A Whangārei teen has kept his love of fishing even after a pair of unknown men shoved him off a wharf before fleeing with the money from his wallet.
Moments beforehand, the men had been repeatedly tossing a labradoodle-like puppy off Onerahi wharf's gangway, filming it by cellphone.
The 16-year-old from Horahora, who did not want to be named, had been fishing alone on the wharf's pontoon when he noticed two "loud" men drinking.
The sight of the pair – potentially in their mid-20s – flinging a brown puppy over the side of the walkway into the water had extremely upset her son, mum Diane Coleman said.
"He said the dog would crawl back up out of the water and it would hunker down. Then they would pick it up and throw it again."

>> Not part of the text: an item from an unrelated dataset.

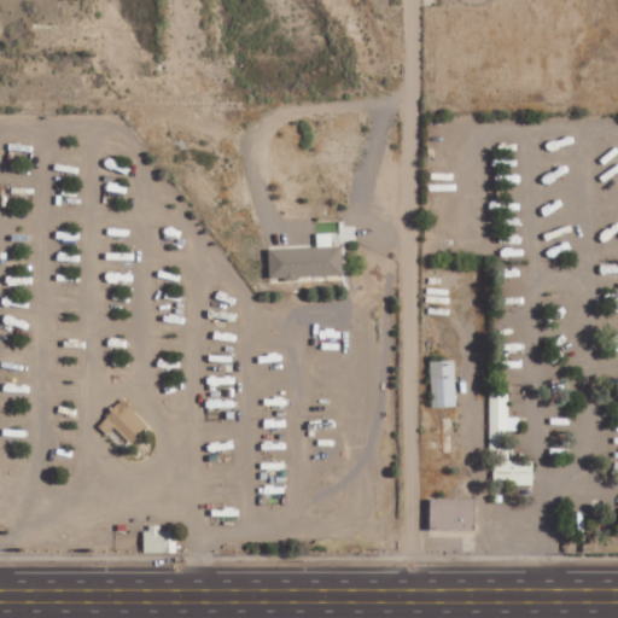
[(269,246),(270,278),(344,277),(344,246),(333,246),(333,233),(319,233),(319,246),(269,246)]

Feeling unable to confront the duo, the teen instead kept an eye on them as they stood on the narrow walkway incidentally blocking his exit back to land.

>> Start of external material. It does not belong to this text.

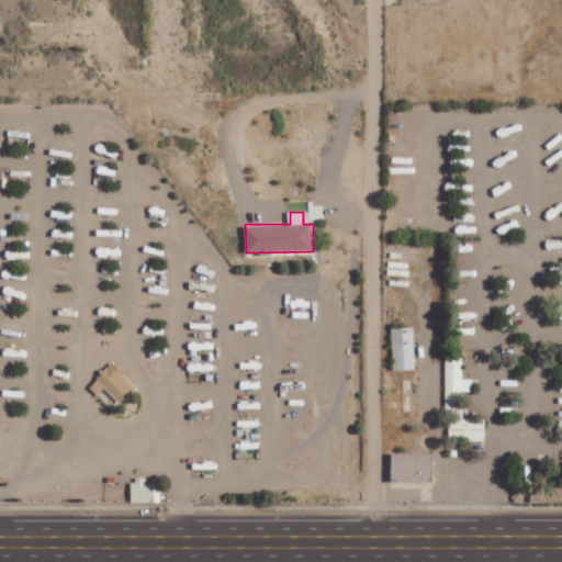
[(394,371),(416,370),(414,327),(392,328),(394,371)]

Next thing Coleman had received a call from an unknown number.
"It was [her son] and he said to me, 'mum, some people just pushed me into the water. My phone's broken now."
Coleman dashed to Onerahi where she discovered her son soaking wet with goosebumps and missing his slip-on shoes that came off when he was underwater.

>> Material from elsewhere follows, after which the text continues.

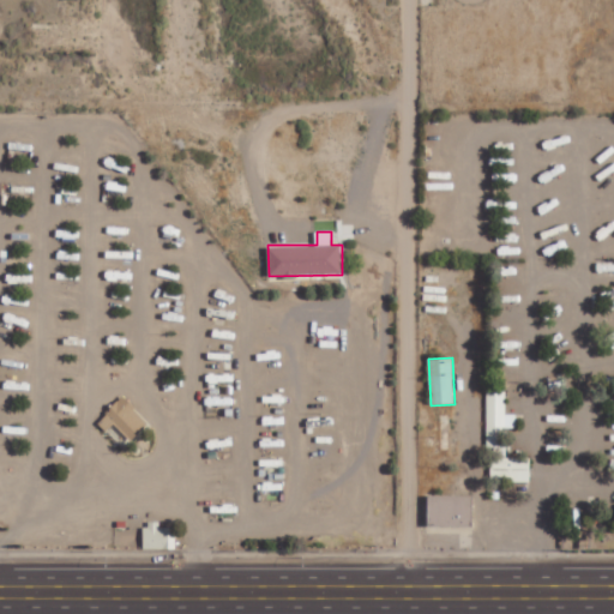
[(487,447),(492,447),(492,477),(516,477),(516,482),(530,482),(530,459),(505,459),(505,428),(517,428),(517,414),(505,414),(505,390),(487,390),(487,447)]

He told his mum how one of the men had approached him under the guise of wanting to learn how to cast a line.
"[Her son] stepped to the side to show him how to cast and that is when the guy pushed him in," Coleman said. "We're lucky because my son can swim but if they'd pushed off a person who was unable to things could've been a lot worse."
As the teen's head broke water the two men had already left with the puppy.
A fisherman nearby helped haul him out of the water, and he discovered the pair had taken the money from his wallet - $30 which is a lot of a teen not currently working, Coleman said.
Despite the incident, the teen has assured his mum that he won't be put off fishing – a hobby he's loved since he was 18 months old.
The Whangārei-based counsellor Coleman weighed her frustration that places where youngsters should be safe but weren't, against the idea the incident was a symptom of bigger problems.
"I'm upset that it happened but I understand that when you feel powerless in your life you do things like this ... it takes being shown empathy to be able to show it to others who are more helpless."
The family had not currently reported the incident to police or the SPCA because they felt they did not have enough information to identify the men.
People are encouraged to phone immediately 111 if they feel unsafe, or afterwards can phone 105 and visit their local police station.